PolicyBrief
H.R. 9032
119th CongressMay 26th 2026
RESTORE Third Spaces Act of 2026
IN COMMITTEE

This act establishes a pilot grant program to fund the renovation and development of vital community gathering places, known as "third spaces," especially in underserved areas.

LaMonica McIver
D

LaMonica McIver

Representative

NJ-10

LEGISLATION

New $200 Million Grant Program Aims to Rebuild Community Hubs and Local Hangouts by 2026

The RESTORE Third Spaces Act of 2026 is a plan to put $200 million into the 'third spaces' of our lives—those essential spots that aren't home and aren't work, like the local park, the library, or a community makerspace. The bill sets up a pilot program under the Department of Commerce to fund the renovation and construction of these gathering spots, specifically targeting areas that have seen better days or have been hit hard by disinvestment. It’s a three-year experiment designed to see if fixing up a community center or a public market can actually move the needle on social isolation and local economic growth.
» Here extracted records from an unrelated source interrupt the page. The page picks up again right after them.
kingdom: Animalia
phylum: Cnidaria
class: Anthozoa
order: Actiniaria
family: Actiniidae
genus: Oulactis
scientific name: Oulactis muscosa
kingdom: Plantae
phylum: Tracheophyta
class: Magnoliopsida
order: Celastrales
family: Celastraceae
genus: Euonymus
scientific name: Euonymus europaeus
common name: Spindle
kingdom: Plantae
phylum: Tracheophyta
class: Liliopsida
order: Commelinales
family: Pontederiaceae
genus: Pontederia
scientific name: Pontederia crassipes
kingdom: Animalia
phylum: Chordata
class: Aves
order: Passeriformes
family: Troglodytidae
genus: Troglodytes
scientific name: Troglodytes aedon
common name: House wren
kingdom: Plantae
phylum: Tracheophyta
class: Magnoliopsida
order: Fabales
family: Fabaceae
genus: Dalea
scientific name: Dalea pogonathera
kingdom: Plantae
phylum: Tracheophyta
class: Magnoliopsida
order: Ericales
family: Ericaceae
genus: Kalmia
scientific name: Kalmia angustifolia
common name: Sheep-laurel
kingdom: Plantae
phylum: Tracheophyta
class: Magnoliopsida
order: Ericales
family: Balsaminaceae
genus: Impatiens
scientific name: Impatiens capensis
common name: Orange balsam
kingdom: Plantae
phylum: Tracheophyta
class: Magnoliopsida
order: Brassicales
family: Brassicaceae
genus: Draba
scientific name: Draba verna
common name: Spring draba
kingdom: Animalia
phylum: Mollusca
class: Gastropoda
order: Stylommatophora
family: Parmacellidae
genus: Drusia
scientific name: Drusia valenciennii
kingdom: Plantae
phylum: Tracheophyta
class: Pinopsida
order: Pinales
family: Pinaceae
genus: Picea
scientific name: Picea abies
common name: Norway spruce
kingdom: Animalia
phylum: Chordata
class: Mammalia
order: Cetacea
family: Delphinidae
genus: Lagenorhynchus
More Than Just a Place to Sit

This legislation isn't just about fresh paint; it’s about social infrastructure. The bill specifically defines a 'third space' as a publicly accessible place supporting social, cultural, and economic life—think community athletic fields, nonprofit incubators, and even schoolyards with shared-use agreements (Sec. 3). For a parent in a crowded apartment, this might mean a safe, renovated playground within walking distance. For a freelance coder or a budding entrepreneur, it could mean a new 'makerspace' or small business incubator that provides the tools and networking they can't get at their kitchen table. By prioritizing projects that 'mitigate social isolation,' the bill is betting that giving people a place to cross paths will rebuild the social trust that’s been fraying lately.

Equity by the Numbers

The bill doesn't leave it to chance who gets the cash. It mandates that at least 60 percent of all grant funds must go to 'underserved communities'—places that meet specific economic distress criteria or have a history of being left behind by urban renewal and gentrification (Sec. 3). If you’re living in a rural town that lost its only community hall or a city neighborhood that’s been sliced up by old highway projects, your local government or nonprofit is at the front of the line. To keep these spaces from becoming exclusive, the bill requires grantees to have a policy keeping the space free or low-cost for the public, though they can charge 'reasonable rent' to businesses operating inside, like a coffee stand in a library lobby.

The Fine Print on Success

Because this is a pilot program, the government is keeping a close eye on the receipts. Grantees have to report back on everything from attendance rates to the number of new businesses popping up nearby. This is where it gets a bit technical: the Secretary of Commerce has to submit a report to Congress within three years of the program’s end, using 'survey-based measures of belonging' to see if the money actually made people feel more connected to their neighbors. While the $200 million price tag is significant, the bill caps federal administrative costs at 5 percent, ensuring the bulk of the money hits the ground in actual neighborhoods rather than getting stuck in a bureaucratic loop in D.C.